A single google search using the terms: Tinder, Bumble, or dating apps yields over 10 pages and 170 million results ranging from articles on the best dating apps for the year, guides on what the best dating apps are for you, the worst experiences on dating apps and more. With the amount of results on the internet— it’s no wonder that a person might feel lost, overwhelmed or worse: lonely.
Tinder, according to the company’s own help and support website, is “the world’s most popular app for meeting new people.” The website features a few statistics on the amount of matches it has sparked and describes the app as having a “No stress. No rejection.” atmosphere.
19-year-old Natalee Gonzalez, a Multimedia Journalism major at the University of Texas at El Paso, says Tinder’s hookup culture is what strays her away from the app. One thing she notices is the inconsistencies from online and in-person personalities.
“One time I went out with this guy and we had so many things in common when we were talking and then he comes and picks me up. First of all, he did not look like what he said. He was way shorter and like way scrawnier than I thought. I felt like he was looking up the stuff that I was telling him about so that way he could actually talk to me. When we were talking over text, he was probably looking up what I was telling him,” Gonzalez says.
Gonzalez also says she started to think the person she met up with had lied this whole time.
“When I would talk to him in person and I would mention something he’d be like: I don’t know what that is and I just think…bro, you said you knew. So, it makes me think, did he lie to me the whole entire time? I mean he was probably doing it because he wanted to talk to me but, at the same time, you can’t lie because eventually you’re going to meet up with these people in person,” Gonzalez says.
23-year-old Peyton Williamson, majoring in Anthropology with a minor in Psychology at UTEP, has used Bumble and Tinder.
“I tried Hinge for a brief moment but…,” Williamson shook her head and laughed. “Hinge is a dating app where instead of necessarily focusing on looks as where Tinder and Bumble do…Hinge makes you answer these very specific questions. Where’s your political stance? Could you date someone that does X, Y, and Z? Do you not want to date a smoker? It’ll ask you specific questions that would only really matter to the person trying to get a date.”
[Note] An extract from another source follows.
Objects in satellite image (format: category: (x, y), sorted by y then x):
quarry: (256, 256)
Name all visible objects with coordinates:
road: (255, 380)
As of 2019, according to a report done by statista.com, a website dedicated to providing updated statistics on a wide variety of topics, Tinder and Bumble are of some of the most popular online dating apps with numbers between five to seven million mobile users in the United States.
Hinge, according to their website, is the app designed to be deleted and Grindr, a dating app geared toward LGBTQ people, comes in sixth and seventh place with just over 1 million downloads.
Despite these high numbers, Williamson speaks of the difficulty of finding people “of substance” using these apps.
“Most of the time it’s people when they’re bored late at night or they’re just trying to hook up and if you’re trying to look for something a little bit more serious, but you’re just too busy to look for anything serious or you just don’t know anybody, it’s just really difficult to maintain communication on these apps,” Williamson says.
Gonzalez also talks about the repetitiveness one can find at the bio of each username.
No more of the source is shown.